**GOAL OF THE EXERCISE:** Reproduce every line of the records below word for word, omitting the pictures.

[Dataset excerpts]
=== Begin Enclosure ===
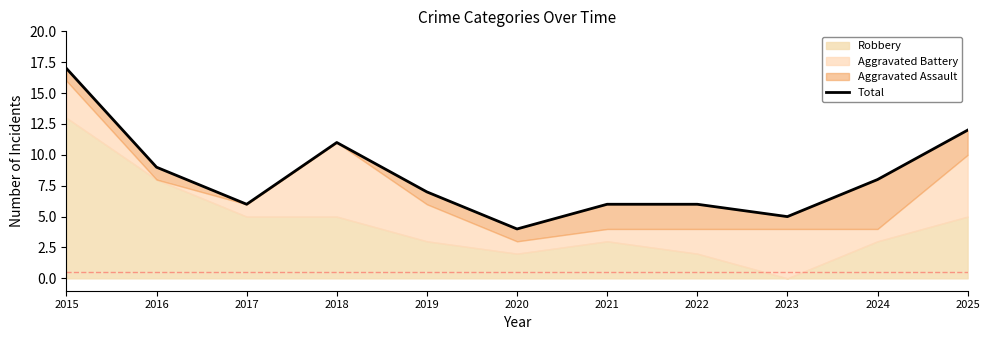

The value at 2020 is 6. True or false?

False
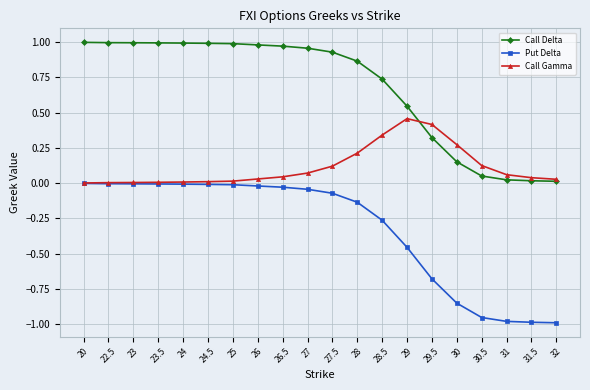

Rank the series by their maximum value, from highest to lowest.

Call Delta, Call Gamma, Put Delta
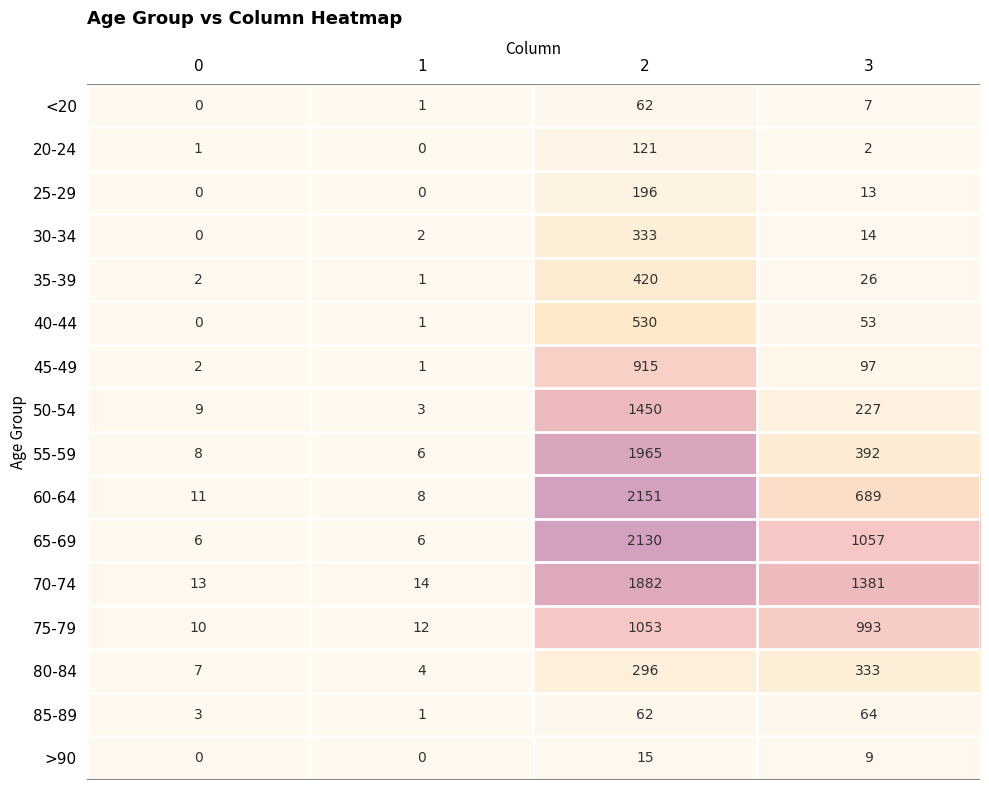

What is the difference between the 55-59 values at 2 and 3?

1573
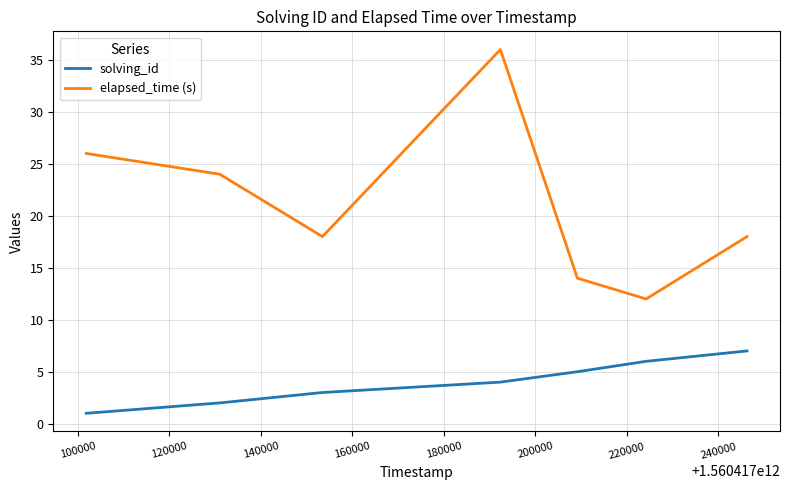

At how many categories does at least one series exceed 25?

2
=== End Enclosure ===
**TASK RESULT:**
The value at 2020 is 6. True or false?

False

Rank the series by their maximum value, from highest to lowest.

Call Delta, Call Gamma, Put Delta

What is the difference between the 55-59 values at 2 and 3?

1573

At how many categories does at least one series exceed 25?

2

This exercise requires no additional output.